TASK BRIEF: Exactly reproduce each line of the listing that follows.
== STORED RECORDS
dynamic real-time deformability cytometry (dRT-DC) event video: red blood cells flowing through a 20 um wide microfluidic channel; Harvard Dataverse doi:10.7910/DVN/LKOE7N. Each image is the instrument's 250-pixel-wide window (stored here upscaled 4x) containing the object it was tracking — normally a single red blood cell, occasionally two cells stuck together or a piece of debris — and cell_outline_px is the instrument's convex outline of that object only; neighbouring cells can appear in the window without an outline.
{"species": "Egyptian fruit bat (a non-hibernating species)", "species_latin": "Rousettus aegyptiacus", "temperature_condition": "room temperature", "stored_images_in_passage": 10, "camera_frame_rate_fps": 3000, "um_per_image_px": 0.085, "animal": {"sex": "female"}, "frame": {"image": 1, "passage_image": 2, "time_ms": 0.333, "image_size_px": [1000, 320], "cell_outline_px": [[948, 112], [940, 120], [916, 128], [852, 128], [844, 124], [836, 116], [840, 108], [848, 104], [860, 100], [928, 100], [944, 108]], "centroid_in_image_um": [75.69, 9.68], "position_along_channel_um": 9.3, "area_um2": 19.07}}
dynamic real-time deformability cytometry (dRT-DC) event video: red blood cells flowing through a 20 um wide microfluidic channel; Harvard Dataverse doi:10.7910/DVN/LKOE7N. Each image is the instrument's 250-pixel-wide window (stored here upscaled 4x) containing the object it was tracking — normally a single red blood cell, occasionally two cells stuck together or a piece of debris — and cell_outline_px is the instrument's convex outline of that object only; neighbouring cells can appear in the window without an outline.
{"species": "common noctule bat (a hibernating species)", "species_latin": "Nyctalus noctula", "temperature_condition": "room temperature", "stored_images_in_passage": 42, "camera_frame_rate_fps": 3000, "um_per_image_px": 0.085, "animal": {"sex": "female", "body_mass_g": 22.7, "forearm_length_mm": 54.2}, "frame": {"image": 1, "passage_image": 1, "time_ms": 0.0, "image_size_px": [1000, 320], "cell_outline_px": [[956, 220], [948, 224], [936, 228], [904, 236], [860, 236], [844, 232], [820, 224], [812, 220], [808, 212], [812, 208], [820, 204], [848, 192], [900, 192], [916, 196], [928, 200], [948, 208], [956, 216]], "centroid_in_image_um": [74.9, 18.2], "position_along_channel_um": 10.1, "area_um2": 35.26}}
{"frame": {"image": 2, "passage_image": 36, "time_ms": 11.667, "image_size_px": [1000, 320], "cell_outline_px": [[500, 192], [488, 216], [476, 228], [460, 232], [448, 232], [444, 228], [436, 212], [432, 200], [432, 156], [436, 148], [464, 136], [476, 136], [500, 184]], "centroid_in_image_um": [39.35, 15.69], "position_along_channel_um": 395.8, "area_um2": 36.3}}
====
SOLUTION TO THIS EXERCISE:
dynamic real-time deformability cytometry (dRT-DC) event video: red blood cells flowing through a 20 um wide microfluidic channel; Harvard Dataverse doi:10.7910/DVN/LKOE7N. Each image is the instrument's 250-pixel-wide window (stored here upscaled 4x) containing the object it was tracking — normally a single red blood cell, occasionally two cells stuck together or a piece of debris — and cell_outline_px is the instrument's convex outline of that object only; neighbouring cells can appear in the window without an outline.
{"species": "Egyptian fruit bat (a non-hibernating species)", "species_latin": "Rousettus aegyptiacus", "temperature_condition": "room temperature", "stored_images_in_passage": 10, "camera_frame_rate_fps": 3000, "um_per_image_px": 0.085, "animal": {"sex": "female"}, "frame": {"image": 1, "passage_image": 2, "time_ms": 0.333, "image_size_px": [1000, 320], "cell_outline_px": [[948, 112], [940, 120], [916, 128], [852, 128], [844, 124], [836, 116], [840, 108], [848, 104], [860, 100], [928, 100], [944, 108]], "centroid_in_image_um": [75.69, 9.68], "position_along_channel_um": 9.3, "area_um2": 19.07}}
dynamic real-time deformability cytometry (dRT-DC) event video: red blood cells flowing through a 20 um wide microfluidic channel; Harvard Dataverse doi:10.7910/DVN/LKOE7N. Each image is the instrument's 250-pixel-wide window (stored here upscaled 4x) containing the object it was tracking — normally a single red blood cell, occasionally two cells stuck together or a piece of debris — and cell_outline_px is the instrument's convex outline of that object only; neighbouring cells can appear in the window without an outline.
{"species": "common noctule bat (a hibernating species)", "species_latin": "Nyctalus noctula", "temperature_condition": "room temperature", "stored_images_in_passage": 42, "camera_frame_rate_fps": 3000, "um_per_image_px": 0.085, "animal": {"sex": "female", "body_mass_g": 22.7, "forearm_length_mm": 54.2}, "frame": {"image": 1, "passage_image": 1, "time_ms": 0.0, "image_size_px": [1000, 320], "cell_outline_px": [[956, 220], [948, 224], [936, 228], [904, 236], [860, 236], [844, 232], [820, 224], [812, 220], [808, 212], [812, 208], [820, 204], [848, 192], [900, 192], [916, 196], [928, 200], [948, 208], [956, 216]], "centroid_in_image_um": [74.9, 18.2], "position_along_channel_um": 10.1, "area_um2": 35.26}}
{"frame": {"image": 2, "passage_image": 36, "time_ms": 11.667, "image_size_px": [1000, 320], "cell_outline_px": [[500, 192], [488, 216], [476, 228], [460, 232], [448, 232], [444, 228], [436, 212], [432, 200], [432, 156], [436, 148], [464, 136], [476, 136], [500, 184]], "centroid_in_image_um": [39.35, 15.69], "position_along_channel_um": 395.8, "area_um2": 36.3}}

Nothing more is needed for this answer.